Explain about cereballar ataxia and overshooting and not being able to touch your nose with your finger when your eyes are closed. Get them to try - normal people can do it, but with a cerebellar injury, you can't touch end of your nose and will just poke
yourself in the eye - gets a giggle. Cortex the area of tea towel, Some cells surface area of a door (purkinje fibres)
- Hippocampus - makes new memories but not to do with storage - kids always ask where memories are stored - truthfully no one knows for sure but all over the place depending on what kind, eg. episodic, motor, semantic. Mention Dorrie from Finding Nemo, ask them to explain what is wrong with
her and relate that to hippocampal damage. Also can mention HM and mirror drawing if you want/can remember.

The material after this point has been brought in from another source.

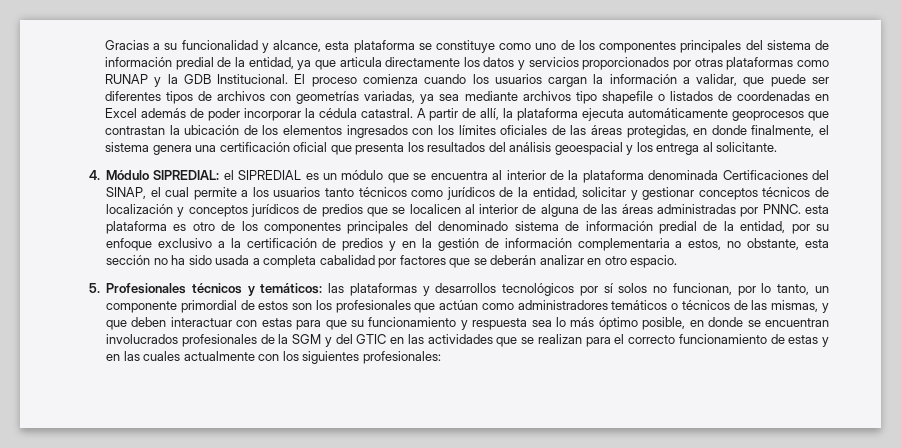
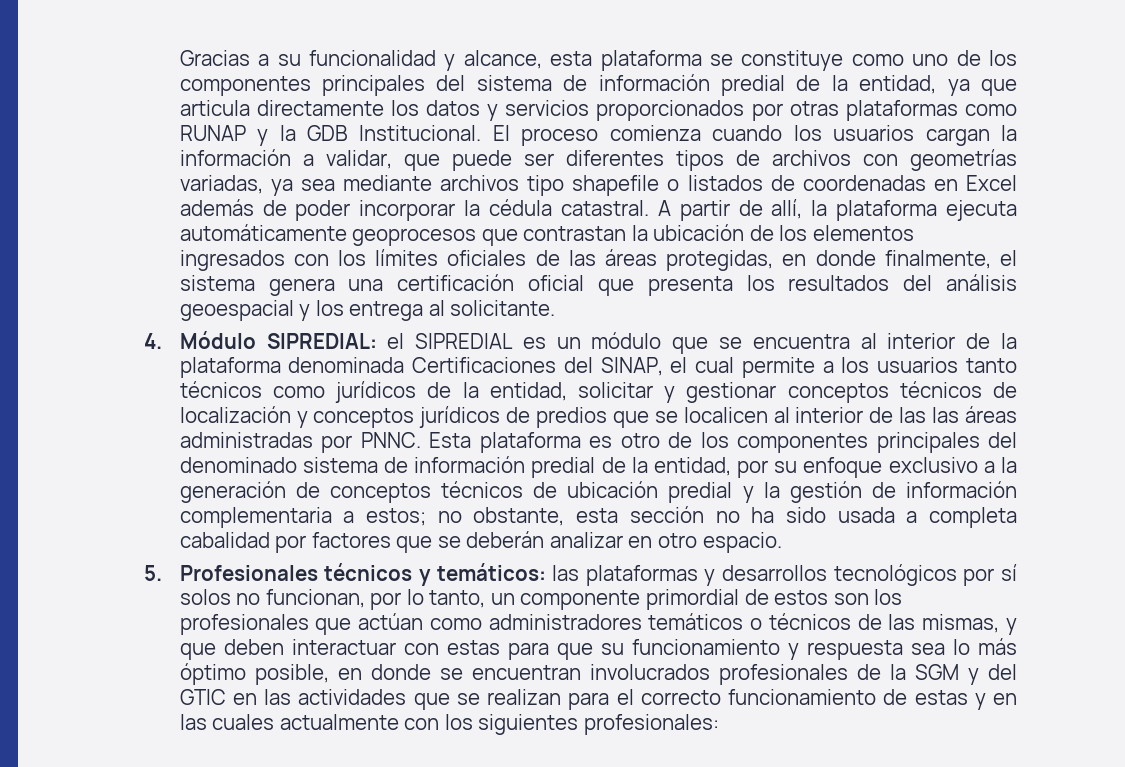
[540,204,598,217] alguna de -> [899,407,927,423] las
[804,205,829,214] esta -> [429,432,472,448] Esta
[246,238,417,251] certificación de predios y en -> [179,481,754,503] generación de conceptos técnicos de ubicación predial y
[688,239,722,250] estos, -> [366,508,427,526] estos;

- Pons, Medulla and Brain stem - things really essential for basic life that we don’t have to think about like breathing, heart beating (a whole new can of worms I always find - could mention how the heart beats by itself but needs the brain to regulate speed), eye movements, chewing etc? So what happens if this bit gets damaged?
other FAQs!
- How does our brain work?(great...)
Having explained about how nerves help your brain to communicate with the rest of the body, explain that the brain itself is made up of lots of little ones all talking to eachother. We get all this information in from our senses, then these little nerves have a good chat to eachother, bit like whats happening when your computer makes a grrring noise (!), and then they make decisions about what we are going to do, and act on them by controlling our muscles to move us around/speak etc.
- How/why do we dream?
Can someone write something good for this pleaaaaaaaase??
- What are all the red bits?
On our model it shows the arteries etc. This can be a good talking point - why does our brain need blood? What happens if parts of it do not get blood any more (often they've heard of strokes etc becuase of grandparents or something)?